Hi,
Finally I managed to fit a longitudinal one- factor model but now I received the following warning message:
NPSOL returned a non-zero status code 6. The model does not satisfy the first-order optimality conditions to the required accuracy, and no improved point for the merit function could be found during the final linesearch (Mx status RED)

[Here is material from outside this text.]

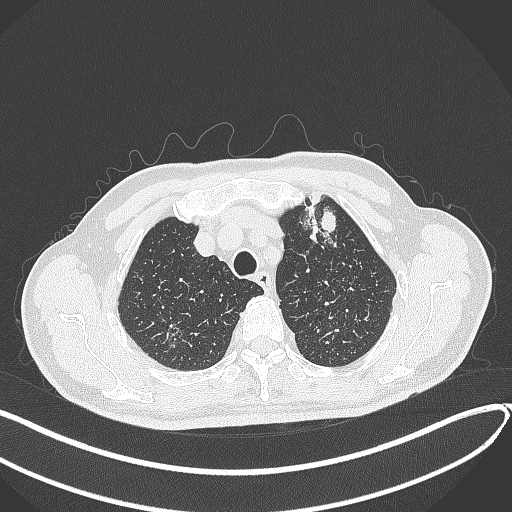
Chest CT, one axial slice. Slice 351 of 459 in the series (ordered by position). Reconstruction kernel B70f. 120 kVp. Lung window (W 1500 / L -600 HU). 1 mm slice thickness. 512 × 512 image matrix, field of view 400 × 400 mm. Male patient, age 74 years. From the clinical record (not read from this slice): clinical TNM (as recorded): T2b N0 M1c.
Outlined on this slice (bounding box drawn by a radiologist):
- lung tumour (recorded histology: adenocarcinoma): bounding box [x1, y1, x2, y2] px = [302, 193, 343, 248]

As I am a beginner in OpenMX suggestions and any help is very welcome.
Thanks in advance!
#
This is my code:
#
create observed covariance matrix
obsnames = c("extrT1","beneT1","conscT1","emostT1","imagT1",
"extrT2","beneT2","conscT2","emostT2","imagT2",
"extrT3","beneT3","conscT3","emostT3","imagT3")
obslabels = list (obsnames,obsnames)
values = c(
1.00,
-.05, 1.00,
-.00, .40, 1.00,
.46, .12, .14, 1.00,
.46, .12, .55, .39, 1.00,
.77, -.02, .06, .31, .36, 1.00,
-.15, .72, .28, .02, .01, -.03, 1.00,
-.07, .33, .79, .07, .43, .03, .41, 1.00,
.32, .10, .20, .70, .40, .43, .12, .19, 1.00,
.26, .09, .48, .29, .80, .39, .13, .57, .45, 1.00,
.31, .00, .11, .29, .29, .79, -.01, .07, .33, .24, 1.00,
-.05, .58, .25, -.04, -.01, -.04, .70, .33, .01, .08, .07, 1.00,
.05, .25, .64, -.01, .29, .07, .31, .75, .06, .41, .16, .51, 1.00,
.27, .07, .24, .58, -.04, .32, .05, .20, .66, .38, .44, .13, .14, 1.00,
.31, .09, .45, .29, .58, .34, .14, .51, .39, .79, .43, .22, .55, .49, 1.00)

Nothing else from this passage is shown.